No caso em julgamento, o pedido contido na ação de divórcio foi de constituição de aluguel em favor do apelado. Nesta ação, não se discute o direito de recebimento do aluguel, a pretensão é restrita à cobrança do título executivo judicial.
Dessa forma, não ficou configurada ofensa à coisa julgada.
Destarte, REJEITO A PRELIMINAR DE COISA JULGADA.
MÉRITO
O Superior Tribunal de Justiça consolidou entendimento de que os juros de mora e a correção monetária são encargos acessórios da obrigação principal e devem ser incluídos na conta de liquidação, inexistindo preclusão ou ofensa à coisa julgada por causa dessa inclusão.
Dessa forma, a aplicação de juros de mora no julgamento da ação de cobrança, ainda que o título executivo judicial que a ampara esteja omisso quanto à incidência de juros de mora, não configura ofensa à coisa julgada.
Vejam os precedentes:
"ADMINISTRATIVO. PROCESSUAL CIVIL. AUSÊNCIA DE OMISSÃO. ART. 535, II, DO CPC/1973. DESAPROPRIAÇÃO. JUROS MORATÓRIOS. OFENSA À COISA JULGADA. INEXISTÊNCIA. EXECUÇÃO DE SENTENÇA. HONORÁRIOS ADVOCATÍCIOS. JUROS DE MORA. DUPLA INCIDÊNCIA. IMPOSSIBILIDADE. (...) 2. Esta Corte possui o entendimento de que os juros de mora e a correção monetária são encargos acessórios da obrigação principal e devem ser incluídos na conta de liquidação, ainda que já homologado o cálculo anterior, inexistindo preclusão ou ofensa à coisa julgada por causa dessa inclusão. É o caso. (...) ( REsp XXXXX/CE, Rel. Ministro HERMAN BENJAMIN, SEGUNDA TURMA, julgado em 13/12/2016, DJe 19/12/2016)"
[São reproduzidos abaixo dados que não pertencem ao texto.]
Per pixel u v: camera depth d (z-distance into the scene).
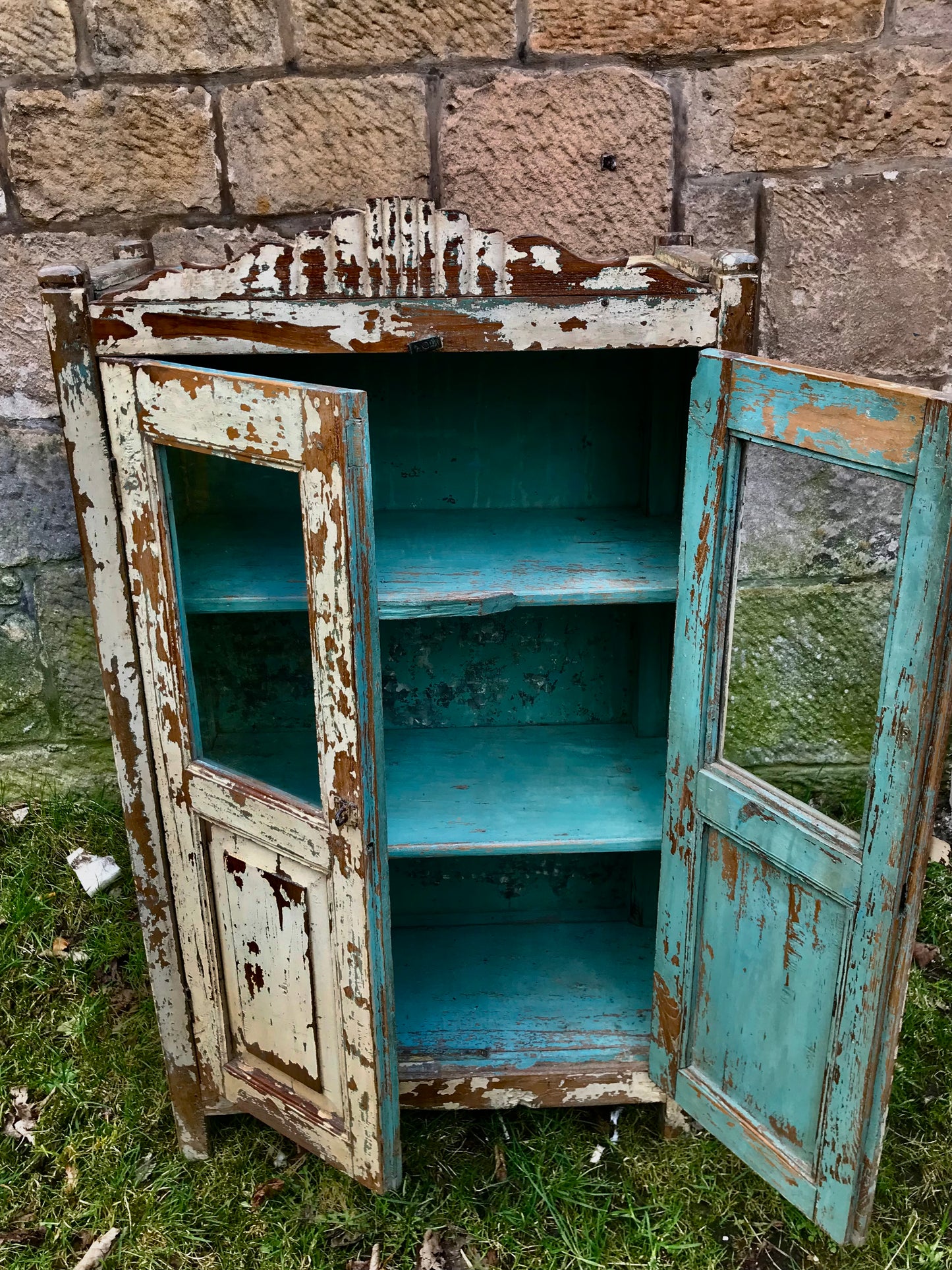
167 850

"(...) A jurisprudência é firme no sentido de que a correção monetária e os juros de mora são consectários legais da condenação principal, possuem natureza de ordem pública e podem ser analisados até mesmo de ofício, de modo que sua aplicação ou alteração, bem como a modificação de seu termo inicial, não configura julgamento extra petita nem reformatio in pejus. Precedentes. (...) (EDcl no AgInt no AREsp XXXXX/SC, Rel. Ministra NANCY ANDRIGHI, TERCEIRA TURMA, julgado em 28/10/2019, DJe 30/10/2019)
Por fim, quanto à alega cláusula suspensiva, também sem razão a apelante.
Na sentença que julgou a ação de arbitramento de alugueres, o juiz sentenciante assim fundamentou:
O fato de estar ou não o autor em dificuldade financeira não tem reflexo nesta lide, já que o arbitramento de aluguel decorre do direito de propriedade e pelo impedimento de fruição do bem, que é explorado ou usado exclusivamente pela condômina ré.
Não é caso de revogação da liminar, e se nada pagou até esta data, o quanturu poderá ser abatido na sua parte quando da venda judicial do imóvel, conforme apenso, já que o importante é tutela o direito de ambas as partes.
Conforme se observa, não se fixou cláusula suspensiva. Houve apenas uma justificativa para a não renovação da liminar, já que, caso não conseguisse adimplir os alugueres a tempo e modo próprios, o apelado poderia receber a dívida por meio de abatimento da parte do imóvel que pertence a apelante, isto quando alienada judicialmente a propriedade.
Nesse contexto, a manutenção da sentença que julgou procedente o pedido contido na petição inicial da ação de cobrança é medida imperativa.
Em face do exposto, NEGO PROVIMENTO AO RECURSO, mantendo-se inalterada a respeitável sentença recorrida.
Custas recursais e honorários advocatícios sucumbenciais que majoro para 12% (doze por cento) sobre o valor da condenação, a cargo da apelante, suspensa a exigibilidade, em face da gratuidade da justiça a ela deferida.
JD. CONVOCADO MARCELO PEREIRA DA SILVA - De acordo com o (a) Relator (a).
DES. ÁLVARES CABRAL DA SILVA - De acordo com o (a) Relator (a).
SÚMULA:"REJEITARAM A PRELIMINAR DE COISA JULGADA E, NO MÉRITO, NEGARAM PROVIMENTO AO RECURSO."